New feature: Distance to the *nearest* park centroid

* Source: [OpenDataPhilly](https://www.opendataphilly.org/dataset/parks-and-recreation-assets)
* GeoService URL: https://services.arcgis.com/fLeGjb7u4uXqeF9q/ArcGIS/rest/services/PPR_Assets/FeatureServer/0

**Notes** 
- The park geometries are *polygons*, so you'll need to get the `x` and `y` coordinates of the park *centroids* and calculate the distance to these centroids. 
- You can use the `geometry.centroid.x` and `geometry.centroid.y` values to access these coordinates.

### City Hall

New feature: Distance to City Hall.

* Source: [OpenDataPhilly](https://www.opendataphilly.org/dataset/city-landmarks)
* GeoService URL: https://services.arcgis.com/fLeGjb7u4uXqeF9q/ArcGIS/rest/services/CITY_LANDMARKS/FeatureServer/0

**Notes**

- To identify City Hall, you'll need to pull data where "NAME='City Hall'" and "FEAT_TYPE='Municipal Building'"
- As with the parks, the geometry will be a *polygon*, so you should calculate the distance to the *centroid* of the City Hall polygon

### New Construction Permits

New feature: Distance to the 5 nearest new construction permits from 2018

* Source: [OpenDataPhilly](https://www.opendataphilly.org/dataset/licenses-and-inspections-building-permits)
* CARTO table name: "li_permits"

**Notes**

* You can pull new construction permits only by selecting where `permitdescription` equals 'NEW CONSTRUCTION PERMIT'
* You can select permits from only 2018 using the `permitissuedate` column

### Aggravated Assaults

New feature: Distance to the 5 nearest aggravated assaults in 2018

* Source: [OpenDataPhilly](https://www.opendataphilly.org/dataset/crime-incidents)
* CARTO table name: "incidents_part1_part2"

**Notes**

* You can pull aggravated assaults only by selecting where `Text_General_Code` equals 'Aggravated Assault No Firearm' or 'Aggravated Assault Firearm'
* You can select crimes from only 2018 using the `dispatch_date` column

### Abandonded Vehicle 311 Calls

New feature: Distance to the 5 nearest abandoned vehicle 311 calls in 2018

* Source: [OpenDataPhilly](https://www.opendataphilly.org/dataset/311-service-and-information-requests)
* CARTO table name: "public_cases_fc"

**Notes**

* You can pull abandonded vehicle calls only by selecting where `service_name` equals 'Abandoned Vehicle'
* You can select crimes from only 2018 using the `requested_datetime` column

## Part 2: Predicting bikeshare demand in Philadelphia

**The technical problem**: predict bikeshare trip counts for the Indego bikeshare in Philadelphia



## The policy question: how to best expand a bikeshare program?

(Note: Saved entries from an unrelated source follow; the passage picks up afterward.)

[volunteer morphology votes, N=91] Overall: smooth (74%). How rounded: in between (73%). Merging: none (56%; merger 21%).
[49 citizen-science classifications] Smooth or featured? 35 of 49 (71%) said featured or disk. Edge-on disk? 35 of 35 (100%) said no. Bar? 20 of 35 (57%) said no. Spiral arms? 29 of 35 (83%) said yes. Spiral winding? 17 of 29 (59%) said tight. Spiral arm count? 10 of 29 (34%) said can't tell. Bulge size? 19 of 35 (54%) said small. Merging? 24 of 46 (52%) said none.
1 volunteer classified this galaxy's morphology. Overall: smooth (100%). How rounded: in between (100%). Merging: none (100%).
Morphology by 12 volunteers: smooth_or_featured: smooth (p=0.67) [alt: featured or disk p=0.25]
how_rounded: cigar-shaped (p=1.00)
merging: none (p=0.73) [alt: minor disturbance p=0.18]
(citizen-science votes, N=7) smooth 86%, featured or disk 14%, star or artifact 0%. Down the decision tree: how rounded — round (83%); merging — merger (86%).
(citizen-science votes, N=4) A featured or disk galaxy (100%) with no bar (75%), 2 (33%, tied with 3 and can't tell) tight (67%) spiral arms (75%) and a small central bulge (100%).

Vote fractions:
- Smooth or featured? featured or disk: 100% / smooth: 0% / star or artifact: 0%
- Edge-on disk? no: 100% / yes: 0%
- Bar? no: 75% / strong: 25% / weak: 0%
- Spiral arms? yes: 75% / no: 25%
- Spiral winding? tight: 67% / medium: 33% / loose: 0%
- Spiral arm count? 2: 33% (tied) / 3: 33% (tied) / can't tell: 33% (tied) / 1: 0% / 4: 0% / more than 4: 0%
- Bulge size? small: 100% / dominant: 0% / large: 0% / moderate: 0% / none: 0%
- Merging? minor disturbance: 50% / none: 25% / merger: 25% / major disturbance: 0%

- Bikeshares typically require substantial capital when first launching, about \\$4,000 to \\$5,000 per bike
- Once launched, revenue from riders typically covers about 80 percent of operating costs
- Ridership peaks in busy downtown hubs, but how to best expand outwards, often to low-density and low-income communities?
- Important cost/benefit questions of how/where to expand to maximize ridership and access and minimize the need for outside subsidies

For more info, see [this blog post](https://www.pewtrusts.org/en/research-and-analysis/blogs/stateline/2016/03/24/despite-popularity-bike-share-programs-often-need-subsidies) from Pew

## Using predictive modeling as a policy tool

- Construct a predictive model for trip counts by stations in a bikeshare
- Use this model to estimate and map out the ridership for potential stations in new areas
- Use the cost per ride to estimate the additional revenue added
- Compare this additional revenue to the cost of adding new stations

## What are the key assumptions here?

**Most important:** adding new stations in new areas will not affect the demand for existing stations.

This allows the results from the predictive model for demand, built on existing stations, to translate to new stations. 

The key assumption is that the bikeshare is not yet at full capacity, and riders in new areas will not decrease the demand in other areas.

## Is this a good assumption?

- Given that the bikeshare is looking to expand, it's a safe bet that they believe the program is not yet at full capacity
- This is verifiable with existing data — examine trip counts in neighboring stations when a new station opens up. 

**Typically, this is a pretty safe assumption.** But I encourage you to use historical data to verify it!

**Two important columns:**

- `totalDocks`: the total number of docks at each station
- `kioskId`: the unique identifier for each station

## Getting trip data for the Indego bike share

- Available by quarter from: https://www.rideindego.com/about/data/
- I've pulled trip data for 2018 and 2019 (through Q3) and combined into a single CSV file (available in the data folder)

The data page also includes the live status of all of the stations in the system.

In [None]:
# Get the live station status
stations = gpd.read_file("http://www.rideindego.com/stations/json/")

In [None]:
stations.head()

## Let's plot the stations, colored by the number of docks

In [None]:
import contextily as ctx

In [None]:
fig, ax = plt.subplots(figsize=(10,10))

# stations
stations_3857 = stations.to_crs(epsg=3857)
stations_3857.plot(ax=ax, column='totalDocks', legend=True)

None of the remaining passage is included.